While Eveready is the only brand in the dry cell category that uses the red colour predominantly in its packaging (remember the Give Me Red punchline?), what judge Sukla Kabir Sinha tried to find the answer to this question: Does a red-coloured unbranded battery means only a particular brand?
Conversely, the court also had to decide whether Eveready can claim sole right to the colour red in its product category.
Gillette has through its advertisements been claiming that its Duracell batteries were ten times better than ordinary stuff. In its campaign, particularly in the electronic media, it said ordinary batteries can’t last longer and for imagery showed generic – but red coloured — ones.
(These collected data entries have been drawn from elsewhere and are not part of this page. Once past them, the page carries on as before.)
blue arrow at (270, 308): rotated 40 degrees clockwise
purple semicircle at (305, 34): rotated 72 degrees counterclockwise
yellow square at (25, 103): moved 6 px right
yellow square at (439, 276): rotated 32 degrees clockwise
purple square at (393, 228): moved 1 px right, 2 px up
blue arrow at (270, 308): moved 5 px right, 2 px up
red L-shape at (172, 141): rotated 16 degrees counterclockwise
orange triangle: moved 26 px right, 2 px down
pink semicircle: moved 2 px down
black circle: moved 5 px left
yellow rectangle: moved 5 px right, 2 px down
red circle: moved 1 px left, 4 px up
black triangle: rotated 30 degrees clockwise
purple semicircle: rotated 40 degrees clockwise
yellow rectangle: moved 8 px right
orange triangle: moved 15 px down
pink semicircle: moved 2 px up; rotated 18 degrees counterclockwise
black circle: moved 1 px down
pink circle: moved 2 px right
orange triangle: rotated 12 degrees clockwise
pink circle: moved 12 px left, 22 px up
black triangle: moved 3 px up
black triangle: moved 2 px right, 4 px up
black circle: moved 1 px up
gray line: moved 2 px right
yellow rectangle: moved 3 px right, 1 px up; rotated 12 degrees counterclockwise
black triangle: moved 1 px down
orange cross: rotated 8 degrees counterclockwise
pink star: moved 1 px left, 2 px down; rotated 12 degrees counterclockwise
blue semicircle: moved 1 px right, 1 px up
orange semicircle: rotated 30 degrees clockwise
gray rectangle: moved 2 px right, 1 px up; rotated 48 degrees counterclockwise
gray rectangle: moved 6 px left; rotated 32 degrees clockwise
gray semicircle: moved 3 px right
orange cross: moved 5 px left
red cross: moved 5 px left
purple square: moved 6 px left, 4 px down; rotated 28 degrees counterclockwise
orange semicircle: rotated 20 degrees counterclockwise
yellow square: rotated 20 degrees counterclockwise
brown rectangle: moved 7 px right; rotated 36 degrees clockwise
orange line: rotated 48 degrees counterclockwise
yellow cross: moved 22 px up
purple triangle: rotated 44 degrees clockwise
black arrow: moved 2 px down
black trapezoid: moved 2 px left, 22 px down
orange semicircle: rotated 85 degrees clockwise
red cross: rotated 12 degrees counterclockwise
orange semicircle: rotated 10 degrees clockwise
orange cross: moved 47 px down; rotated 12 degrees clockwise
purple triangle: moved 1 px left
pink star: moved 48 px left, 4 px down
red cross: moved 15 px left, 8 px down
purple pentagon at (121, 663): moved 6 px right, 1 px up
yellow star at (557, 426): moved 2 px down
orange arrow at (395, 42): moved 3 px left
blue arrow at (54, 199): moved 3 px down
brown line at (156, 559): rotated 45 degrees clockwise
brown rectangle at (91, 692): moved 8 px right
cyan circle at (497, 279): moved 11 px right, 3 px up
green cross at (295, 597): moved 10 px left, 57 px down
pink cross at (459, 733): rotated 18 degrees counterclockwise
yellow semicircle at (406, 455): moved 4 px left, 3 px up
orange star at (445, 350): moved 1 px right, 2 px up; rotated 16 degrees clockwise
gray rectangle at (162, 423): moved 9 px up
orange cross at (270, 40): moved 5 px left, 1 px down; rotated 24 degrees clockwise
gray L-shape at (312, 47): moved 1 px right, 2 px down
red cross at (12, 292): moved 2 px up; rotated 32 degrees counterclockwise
Eveready complained claiming the colour red always played a dominant role in its product communication and Duracell was making a disparaging remark about its products by indicating they were inferior to Duracell.
“It is true that the product, an ordinary battery shown in the advertisement, did not have any label at all. The jacket was, however, painted red. If any battery is to be shown, it must be of some colour and red was used. Since the product of Eveready had a dominant effect on the indigenous market and most of their products were red in colour, unwary purchasers may think that such ordinary battery would mean Eveready. We cannot brush aside such possibility. At the same time, we would unhesitatingly say colour could not be the monopoly of any trade or product,” the Judge said. While delivering a lengthy order, the judge had to dwell on those pronounced on similar case in recent past.
“On the use of the colour red, controversy arose with toothpowder in the case of Dabur India where Dabur’s product Lal Dant Manjan was attacked by Colgate. There, the Delhi High Court passed an order of injunction considering the balance of convenience. Similarly, the court intervened when product Chyawanprash belonging to Dabur was attacked by a rival product in the case of Dabur India vs Emami. In the case of Cipla, the court categorically observed, there could not be any monopoly over colour... This decision, in our view, would not have any role to play since it’s not a disparaging action,” the order said.
The judge restrained Gillette from publishing the advertisement.